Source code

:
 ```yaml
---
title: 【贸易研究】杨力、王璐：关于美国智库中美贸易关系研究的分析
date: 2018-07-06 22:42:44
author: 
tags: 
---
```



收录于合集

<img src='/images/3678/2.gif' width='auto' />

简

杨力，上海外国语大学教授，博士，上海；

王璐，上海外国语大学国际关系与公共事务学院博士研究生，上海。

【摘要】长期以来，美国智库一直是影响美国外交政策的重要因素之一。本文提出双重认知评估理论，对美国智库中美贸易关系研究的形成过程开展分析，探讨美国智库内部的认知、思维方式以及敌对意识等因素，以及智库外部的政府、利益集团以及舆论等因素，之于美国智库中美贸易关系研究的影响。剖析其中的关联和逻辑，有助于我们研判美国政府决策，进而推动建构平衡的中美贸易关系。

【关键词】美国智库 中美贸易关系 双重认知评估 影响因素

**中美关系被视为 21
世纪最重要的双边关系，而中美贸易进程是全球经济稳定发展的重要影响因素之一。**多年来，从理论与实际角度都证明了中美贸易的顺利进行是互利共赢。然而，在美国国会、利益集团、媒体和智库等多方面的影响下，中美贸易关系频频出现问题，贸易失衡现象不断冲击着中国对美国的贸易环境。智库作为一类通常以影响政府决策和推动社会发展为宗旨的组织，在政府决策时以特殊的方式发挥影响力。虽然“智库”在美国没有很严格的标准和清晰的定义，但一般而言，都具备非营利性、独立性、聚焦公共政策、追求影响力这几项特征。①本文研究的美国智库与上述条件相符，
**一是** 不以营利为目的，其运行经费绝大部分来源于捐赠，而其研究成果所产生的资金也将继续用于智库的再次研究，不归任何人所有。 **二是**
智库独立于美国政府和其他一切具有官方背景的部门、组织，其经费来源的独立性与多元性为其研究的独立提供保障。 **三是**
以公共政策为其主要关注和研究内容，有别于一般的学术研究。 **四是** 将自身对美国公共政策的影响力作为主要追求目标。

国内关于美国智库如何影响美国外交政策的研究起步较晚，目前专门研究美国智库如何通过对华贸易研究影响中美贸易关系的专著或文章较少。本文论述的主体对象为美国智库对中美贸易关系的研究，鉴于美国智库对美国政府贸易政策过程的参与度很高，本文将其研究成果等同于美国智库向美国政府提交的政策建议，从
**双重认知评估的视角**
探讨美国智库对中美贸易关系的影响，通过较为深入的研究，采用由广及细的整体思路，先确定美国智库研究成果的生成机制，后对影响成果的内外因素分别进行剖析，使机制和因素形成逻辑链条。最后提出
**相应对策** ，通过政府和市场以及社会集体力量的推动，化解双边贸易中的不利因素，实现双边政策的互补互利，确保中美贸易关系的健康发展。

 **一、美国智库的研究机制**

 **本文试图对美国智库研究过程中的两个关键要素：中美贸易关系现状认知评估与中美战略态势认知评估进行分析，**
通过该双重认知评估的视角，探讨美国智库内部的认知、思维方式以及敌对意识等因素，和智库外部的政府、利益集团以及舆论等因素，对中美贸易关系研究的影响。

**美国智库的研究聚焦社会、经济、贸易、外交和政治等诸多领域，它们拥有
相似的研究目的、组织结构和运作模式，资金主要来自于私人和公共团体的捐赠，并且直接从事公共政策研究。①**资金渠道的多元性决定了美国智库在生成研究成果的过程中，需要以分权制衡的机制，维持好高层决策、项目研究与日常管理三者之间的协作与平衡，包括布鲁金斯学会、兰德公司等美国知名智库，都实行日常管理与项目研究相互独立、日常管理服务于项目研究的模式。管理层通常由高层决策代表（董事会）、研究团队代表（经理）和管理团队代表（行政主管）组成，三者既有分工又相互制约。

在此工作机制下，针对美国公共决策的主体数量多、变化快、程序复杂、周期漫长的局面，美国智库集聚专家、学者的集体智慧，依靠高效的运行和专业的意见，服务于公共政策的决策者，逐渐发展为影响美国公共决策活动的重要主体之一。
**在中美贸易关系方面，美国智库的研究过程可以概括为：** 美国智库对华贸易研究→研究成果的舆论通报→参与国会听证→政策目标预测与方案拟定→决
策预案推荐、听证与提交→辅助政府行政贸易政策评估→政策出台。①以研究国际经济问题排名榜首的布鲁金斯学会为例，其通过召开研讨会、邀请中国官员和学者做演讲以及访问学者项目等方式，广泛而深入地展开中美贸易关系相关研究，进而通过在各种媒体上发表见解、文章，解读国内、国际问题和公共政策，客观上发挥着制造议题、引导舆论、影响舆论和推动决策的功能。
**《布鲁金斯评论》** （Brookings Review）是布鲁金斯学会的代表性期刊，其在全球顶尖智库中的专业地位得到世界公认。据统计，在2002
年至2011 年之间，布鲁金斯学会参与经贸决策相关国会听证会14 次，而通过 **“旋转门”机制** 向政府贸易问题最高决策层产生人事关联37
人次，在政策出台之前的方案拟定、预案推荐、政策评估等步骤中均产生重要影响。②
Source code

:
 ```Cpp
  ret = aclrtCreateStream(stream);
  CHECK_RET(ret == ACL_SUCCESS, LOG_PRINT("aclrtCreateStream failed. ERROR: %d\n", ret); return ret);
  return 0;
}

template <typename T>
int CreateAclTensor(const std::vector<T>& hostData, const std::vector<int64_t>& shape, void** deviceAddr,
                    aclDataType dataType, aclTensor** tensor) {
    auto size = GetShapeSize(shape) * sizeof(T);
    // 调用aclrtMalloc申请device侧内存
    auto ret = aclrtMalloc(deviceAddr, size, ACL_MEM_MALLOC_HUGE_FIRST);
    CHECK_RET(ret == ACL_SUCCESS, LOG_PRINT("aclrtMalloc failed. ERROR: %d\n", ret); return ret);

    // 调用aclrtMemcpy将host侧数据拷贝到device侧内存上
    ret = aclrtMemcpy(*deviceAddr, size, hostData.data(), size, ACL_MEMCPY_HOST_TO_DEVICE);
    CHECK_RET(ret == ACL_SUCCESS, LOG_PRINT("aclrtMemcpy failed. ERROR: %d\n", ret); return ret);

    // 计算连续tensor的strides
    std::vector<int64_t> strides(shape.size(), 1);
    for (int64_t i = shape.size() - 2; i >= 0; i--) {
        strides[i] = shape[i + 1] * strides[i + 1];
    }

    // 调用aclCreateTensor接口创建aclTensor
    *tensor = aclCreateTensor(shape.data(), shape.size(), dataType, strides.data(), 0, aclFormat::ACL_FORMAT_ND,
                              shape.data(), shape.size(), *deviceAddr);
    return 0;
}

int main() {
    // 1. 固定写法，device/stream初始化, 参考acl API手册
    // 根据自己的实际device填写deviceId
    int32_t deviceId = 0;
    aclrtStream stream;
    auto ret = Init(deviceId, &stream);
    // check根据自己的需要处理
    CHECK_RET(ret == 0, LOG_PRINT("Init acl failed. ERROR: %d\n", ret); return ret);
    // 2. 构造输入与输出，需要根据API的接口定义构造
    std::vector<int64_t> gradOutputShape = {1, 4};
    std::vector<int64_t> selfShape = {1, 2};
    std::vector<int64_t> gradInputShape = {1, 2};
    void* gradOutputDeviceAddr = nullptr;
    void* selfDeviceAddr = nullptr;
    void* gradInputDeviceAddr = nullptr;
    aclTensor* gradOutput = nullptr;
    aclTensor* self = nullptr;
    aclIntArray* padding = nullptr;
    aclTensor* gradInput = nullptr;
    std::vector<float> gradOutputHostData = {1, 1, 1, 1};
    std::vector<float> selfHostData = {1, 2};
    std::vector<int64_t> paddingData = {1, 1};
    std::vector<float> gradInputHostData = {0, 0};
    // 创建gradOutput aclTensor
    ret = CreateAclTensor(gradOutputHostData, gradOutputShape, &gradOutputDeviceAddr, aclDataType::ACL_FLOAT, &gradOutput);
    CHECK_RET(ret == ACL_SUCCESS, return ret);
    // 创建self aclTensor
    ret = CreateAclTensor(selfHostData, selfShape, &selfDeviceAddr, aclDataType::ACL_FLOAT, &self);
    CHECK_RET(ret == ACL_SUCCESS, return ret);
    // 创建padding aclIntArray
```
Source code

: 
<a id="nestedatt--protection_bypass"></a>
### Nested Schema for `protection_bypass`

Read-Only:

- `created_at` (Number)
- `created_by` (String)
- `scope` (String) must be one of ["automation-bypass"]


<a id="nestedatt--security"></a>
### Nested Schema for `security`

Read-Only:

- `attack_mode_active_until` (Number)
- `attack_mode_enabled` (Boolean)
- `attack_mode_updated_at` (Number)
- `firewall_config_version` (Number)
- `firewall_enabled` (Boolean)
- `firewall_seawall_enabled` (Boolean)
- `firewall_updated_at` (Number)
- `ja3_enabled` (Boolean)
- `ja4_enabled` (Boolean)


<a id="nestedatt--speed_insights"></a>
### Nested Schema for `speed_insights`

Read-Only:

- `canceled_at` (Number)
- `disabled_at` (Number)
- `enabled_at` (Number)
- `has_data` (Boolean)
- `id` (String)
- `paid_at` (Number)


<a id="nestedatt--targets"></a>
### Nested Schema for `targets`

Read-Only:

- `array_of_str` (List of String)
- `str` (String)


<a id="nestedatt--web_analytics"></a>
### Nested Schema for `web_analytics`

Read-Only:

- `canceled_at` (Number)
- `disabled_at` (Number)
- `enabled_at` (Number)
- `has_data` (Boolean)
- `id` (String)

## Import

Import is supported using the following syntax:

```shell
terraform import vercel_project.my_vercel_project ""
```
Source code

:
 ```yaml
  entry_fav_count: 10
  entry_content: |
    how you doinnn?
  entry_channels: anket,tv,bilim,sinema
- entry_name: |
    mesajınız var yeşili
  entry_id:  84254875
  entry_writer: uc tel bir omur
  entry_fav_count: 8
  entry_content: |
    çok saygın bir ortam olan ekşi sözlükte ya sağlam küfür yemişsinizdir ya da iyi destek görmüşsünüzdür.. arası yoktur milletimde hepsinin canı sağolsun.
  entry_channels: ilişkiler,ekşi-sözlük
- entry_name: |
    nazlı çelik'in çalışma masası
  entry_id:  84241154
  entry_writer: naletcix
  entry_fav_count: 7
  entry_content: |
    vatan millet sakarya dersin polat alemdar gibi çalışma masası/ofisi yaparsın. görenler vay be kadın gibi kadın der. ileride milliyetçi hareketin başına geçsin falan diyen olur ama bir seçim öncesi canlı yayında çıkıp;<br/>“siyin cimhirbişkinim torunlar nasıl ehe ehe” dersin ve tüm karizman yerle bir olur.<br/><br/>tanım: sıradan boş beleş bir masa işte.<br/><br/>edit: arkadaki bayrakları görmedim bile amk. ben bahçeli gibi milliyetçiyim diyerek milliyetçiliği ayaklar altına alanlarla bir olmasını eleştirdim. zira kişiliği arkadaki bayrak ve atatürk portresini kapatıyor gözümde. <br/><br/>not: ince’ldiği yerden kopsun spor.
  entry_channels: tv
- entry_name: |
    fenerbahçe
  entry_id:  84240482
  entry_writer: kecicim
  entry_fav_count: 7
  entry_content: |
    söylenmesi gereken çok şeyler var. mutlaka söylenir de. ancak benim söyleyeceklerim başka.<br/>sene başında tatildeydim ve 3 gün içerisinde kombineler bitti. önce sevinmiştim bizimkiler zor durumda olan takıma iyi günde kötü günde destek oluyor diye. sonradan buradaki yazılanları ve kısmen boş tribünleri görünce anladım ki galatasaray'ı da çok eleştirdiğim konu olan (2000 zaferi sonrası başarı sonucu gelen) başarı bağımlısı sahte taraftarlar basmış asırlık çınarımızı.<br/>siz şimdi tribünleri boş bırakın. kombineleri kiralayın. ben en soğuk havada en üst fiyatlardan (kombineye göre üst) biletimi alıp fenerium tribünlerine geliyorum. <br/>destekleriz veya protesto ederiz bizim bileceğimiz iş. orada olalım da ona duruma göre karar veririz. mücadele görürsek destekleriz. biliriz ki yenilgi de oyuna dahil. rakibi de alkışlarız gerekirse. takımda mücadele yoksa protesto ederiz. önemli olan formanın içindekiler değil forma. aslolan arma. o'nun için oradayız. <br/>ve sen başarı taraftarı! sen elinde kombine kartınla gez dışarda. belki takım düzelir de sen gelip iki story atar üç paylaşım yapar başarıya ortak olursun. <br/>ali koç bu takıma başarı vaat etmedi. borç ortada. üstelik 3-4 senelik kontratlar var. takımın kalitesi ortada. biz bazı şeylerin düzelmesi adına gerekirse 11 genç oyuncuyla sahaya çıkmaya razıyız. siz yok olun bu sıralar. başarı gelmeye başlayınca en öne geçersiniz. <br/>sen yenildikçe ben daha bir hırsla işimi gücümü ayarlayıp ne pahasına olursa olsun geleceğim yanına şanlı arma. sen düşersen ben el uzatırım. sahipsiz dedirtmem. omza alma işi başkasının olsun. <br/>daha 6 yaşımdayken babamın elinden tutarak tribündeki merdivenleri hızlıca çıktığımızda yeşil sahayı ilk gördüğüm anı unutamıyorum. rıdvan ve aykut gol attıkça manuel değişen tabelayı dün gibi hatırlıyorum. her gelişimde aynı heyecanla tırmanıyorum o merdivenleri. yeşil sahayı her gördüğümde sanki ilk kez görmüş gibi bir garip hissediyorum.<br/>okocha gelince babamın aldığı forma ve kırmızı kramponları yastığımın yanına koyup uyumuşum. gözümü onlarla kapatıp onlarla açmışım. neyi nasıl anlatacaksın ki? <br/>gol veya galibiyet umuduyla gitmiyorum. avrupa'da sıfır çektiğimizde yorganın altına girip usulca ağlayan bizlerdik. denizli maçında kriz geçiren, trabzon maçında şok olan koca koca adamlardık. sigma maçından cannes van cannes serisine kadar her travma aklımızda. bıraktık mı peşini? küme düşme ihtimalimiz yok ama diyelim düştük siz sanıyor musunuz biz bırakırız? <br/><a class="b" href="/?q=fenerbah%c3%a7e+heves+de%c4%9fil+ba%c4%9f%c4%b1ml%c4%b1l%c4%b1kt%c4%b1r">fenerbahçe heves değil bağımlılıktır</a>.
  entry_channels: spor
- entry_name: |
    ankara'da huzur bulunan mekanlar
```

____

Action item: The lines to retype run from the start of the entries through the line containing "在此工作机制下，针对美国公共"; reproduce them exactly and add nothing.

Your response:
Source code

:
 ```yaml
---
title: 【贸易研究】杨力、王璐：关于美国智库中美贸易关系研究的分析
date: 2018-07-06 22:42:44
author: 
tags: 
---
```



收录于合集

<img src='/images/3678/2.gif' width='auto' />

简

杨力，上海外国语大学教授，博士，上海；

王璐，上海外国语大学国际关系与公共事务学院博士研究生，上海。

【摘要】长期以来，美国智库一直是影响美国外交政策的重要因素之一。本文提出双重认知评估理论，对美国智库中美贸易关系研究的形成过程开展分析，探讨美国智库内部的认知、思维方式以及敌对意识等因素，以及智库外部的政府、利益集团以及舆论等因素，之于美国智库中美贸易关系研究的影响。剖析其中的关联和逻辑，有助于我们研判美国政府决策，进而推动建构平衡的中美贸易关系。

【关键词】美国智库 中美贸易关系 双重认知评估 影响因素

**中美关系被视为 21
世纪最重要的双边关系，而中美贸易进程是全球经济稳定发展的重要影响因素之一。**多年来，从理论与实际角度都证明了中美贸易的顺利进行是互利共赢。然而，在美国国会、利益集团、媒体和智库等多方面的影响下，中美贸易关系频频出现问题，贸易失衡现象不断冲击着中国对美国的贸易环境。智库作为一类通常以影响政府决策和推动社会发展为宗旨的组织，在政府决策时以特殊的方式发挥影响力。虽然“智库”在美国没有很严格的标准和清晰的定义，但一般而言，都具备非营利性、独立性、聚焦公共政策、追求影响力这几项特征。①本文研究的美国智库与上述条件相符，
**一是** 不以营利为目的，其运行经费绝大部分来源于捐赠，而其研究成果所产生的资金也将继续用于智库的再次研究，不归任何人所有。 **二是**
智库独立于美国政府和其他一切具有官方背景的部门、组织，其经费来源的独立性与多元性为其研究的独立提供保障。 **三是**
以公共政策为其主要关注和研究内容，有别于一般的学术研究。 **四是** 将自身对美国公共政策的影响力作为主要追求目标。

国内关于美国智库如何影响美国外交政策的研究起步较晚，目前专门研究美国智库如何通过对华贸易研究影响中美贸易关系的专著或文章较少。本文论述的主体对象为美国智库对中美贸易关系的研究，鉴于美国智库对美国政府贸易政策过程的参与度很高，本文将其研究成果等同于美国智库向美国政府提交的政策建议，从
**双重认知评估的视角**
探讨美国智库对中美贸易关系的影响，通过较为深入的研究，采用由广及细的整体思路，先确定美国智库研究成果的生成机制，后对影响成果的内外因素分别进行剖析，使机制和因素形成逻辑链条。最后提出
**相应对策** ，通过政府和市场以及社会集体力量的推动，化解双边贸易中的不利因素，实现双边政策的互补互利，确保中美贸易关系的健康发展。

 **一、美国智库的研究机制**

 **本文试图对美国智库研究过程中的两个关键要素：中美贸易关系现状认知评估与中美战略态势认知评估进行分析，**
通过该双重认知评估的视角，探讨美国智库内部的认知、思维方式以及敌对意识等因素，和智库外部的政府、利益集团以及舆论等因素，对中美贸易关系研究的影响。

**美国智库的研究聚焦社会、经济、贸易、外交和政治等诸多领域，它们拥有
相似的研究目的、组织结构和运作模式，资金主要来自于私人和公共团体的捐赠，并且直接从事公共政策研究。①**资金渠道的多元性决定了美国智库在生成研究成果的过程中，需要以分权制衡的机制，维持好高层决策、项目研究与日常管理三者之间的协作与平衡，包括布鲁金斯学会、兰德公司等美国知名智库，都实行日常管理与项目研究相互独立、日常管理服务于项目研究的模式。管理层通常由高层决策代表（董事会）、研究团队代表（经理）和管理团队代表（行政主管）组成，三者既有分工又相互制约。

在此工作机制下，针对美国公共决策的主体数量多、变化快、程序复杂、周期漫长的局面，美国智库集聚专家、学者的集体智慧，依靠高效的运行和专业的意见，服务于公共政策的决策者，逐渐发展为影响美国公共决策活动的重要主体之一。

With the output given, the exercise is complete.